Having worked in the Department of Foreign Affairs and Trade, he will have a good knowledge of China's defence arrangements, human rights issues and how the Communist Party functions and sets policy. This close working knowledge of China will be invaluable, given that it is set to become Australia's largest trading partner by the end of this year or in the first half of next year.

Another virtue of the incoming government with regards to Asia is the appointment of South Australian senator Penny Wong as Minister for Climate Change and Water. It's a serious and a technically complex role. Senator Wong is of Malaysian Chinese origin — she was born in Kota Kinabalu, the capital city of the Malaysia state of Sabah.

What chance would a person of white Australian ancestry have of being made a government minister in racially charged Malaysia? The answer is, of course, none. Senator Wong's appointment shows how race and ethnicity largely are irrelevancies in public life in Australia. Throughout the election campaign, Senator Wong issued media releases condemning the then government for various things and the media reported those remarks. Had Senator Wong issued such statements in Malaysia, the media would have at best ignored her. At worst, she could be facing arrest. So, there will be many in Malaysia who will be utterly dumbfounded by Senator Wong's rise. Welcome to 2007.

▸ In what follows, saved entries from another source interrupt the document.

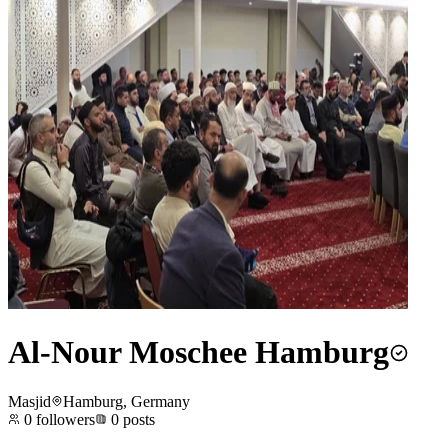
Al-Nour Moschee Hamburg
Masjid
Hamburg, Germany
0
followers
0
posts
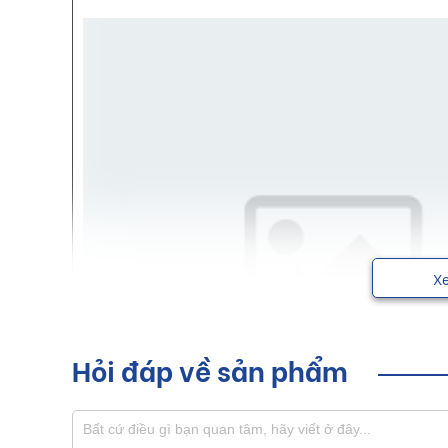
X
Hỏi đáp về sản phẩm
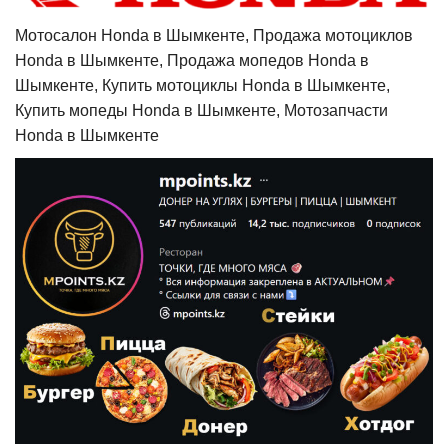
Мотосалон Honda в Шымкенте, Продажа мотоциклов
Honda в Шымкенте, Продажа мопедов Honda в
Шымкенте, Купить мотоциклы Honda в Шымкенте,
Купить мопеды Honda в Шымкенте, Мотозапчасти
Honda в Шымкенте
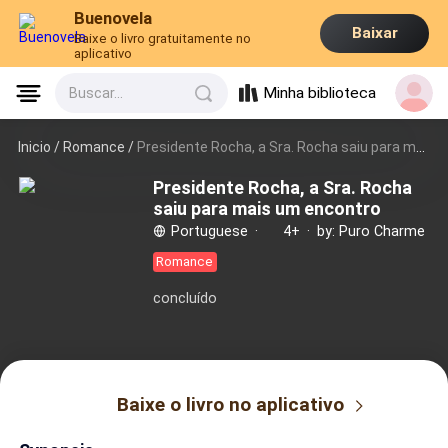
Buenovela
Baixar
Baixe o livro gratuitamente no
aplicativo
Minha biblioteca
Buscar...
Inicio /
Romance
/
Presidente Rocha, a Sra. Rocha saiu para mais um encontro
Presidente Rocha, a Sra. Rocha
saiu para mais um encontro
Portuguese
·
4+
·
by: Puro Charme
Romance
concluído
Baixe o livro no aplicativo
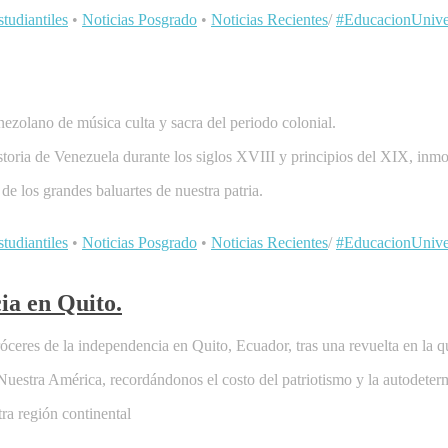
tudiantiles
•
Noticias Posgrado
•
Noticias Recientes
/
#EducacionUniver
ezolano de música culta y sacra del periodo colonial.
storia de Venezuela durante los siglos XVIII y principios del XIX, in
 de los grandes baluartes de nuestra patria.
tudiantiles
•
Noticias Posgrado
•
Noticias Recientes
/
#EducacionUniver
ia en Quito.
ceres de la independencia en Quito, Ecuador, tras una revuelta en la qu
 Nuestra América, recordándonos el costo del patriotismo y la autodeter
ra región continental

But will Australia's economic prosperity be safeguarded by the Labor Government? The reality is that no longer does it really matter who wins government in Western democracies. The momentous battles between central planning and capitalism are long over, as are many of the battles over what type of capitalism we should have. Deregulation, privatisation, and freedom of choice are the order of the day, no matter which side of politics is in.

This was made clear last week when Rudd appointed Lindsay Tanner not only as Finance Minister but as minister with responsibility for government deregulation. This from a Labor government! (It's this same fluidity that now sees Brendan Nelson, former ALP member and former Australian Medial Association head, as Opposition Leader, which means the Liberal Party is now headed by a former trade union official.) In any event, flexible exchange rates and the freedom of movement of capital now mean that governments are very much constrained in their policy choices. Stray too far from market economics and foreign investors will run.

No government can afford that and so they are very much straitjacketed regardless of their rhetoric or pedigree.

This means that in Western democracies today, voters choose not the party with the best policies so much as the party best able to manage the same set of policies. Of course, the parties make an attempt at product differentiation, but really it is a case of a Crunchie versus a Violet Crumble.

And if governments govern well but have been in too long, then the fact of their longevity is one reason to get rid of them, as we saw with the defeat of the Howard government.

Certainly, getting rid of a good but long-serving government is no bad thing. The experience of Asia shows why. The coalition that rules Malaysia has been in power non-stop for 50 years. Several ministers are particularly long-serving. Samy Vellu has been Public Works Minister since 1995. Rafidah Aziz has been Trade and Industry Minister since 1987 — that's an extraordinary 20 years in the one portfolio.

Both these ministers are responsible for allocating millions in contracts each year. One can only imagine the relationships that emerge between contractors and ministers with such longevity. Change ministers and such relationships are reduced. Change governments and all relationships are swept away.

So in this regard, changing governments can help extend prosperity rather than put it at risk. It helps to minimise the risk of corruption. Moreover, governments need to be kept on their toes, or they start to tread on the toes of others. Opposition figures and dissidents in Singapore, Malaysia, Vietnam, Burma, China and North Korea can testify to that.

Perhaps this is something for several of Asia's leaders to think about when they meet Senator Wong at the UN's climate change conference in Bali this week. She will be there as an Australian. As a Malaysian, she would not have had the chance.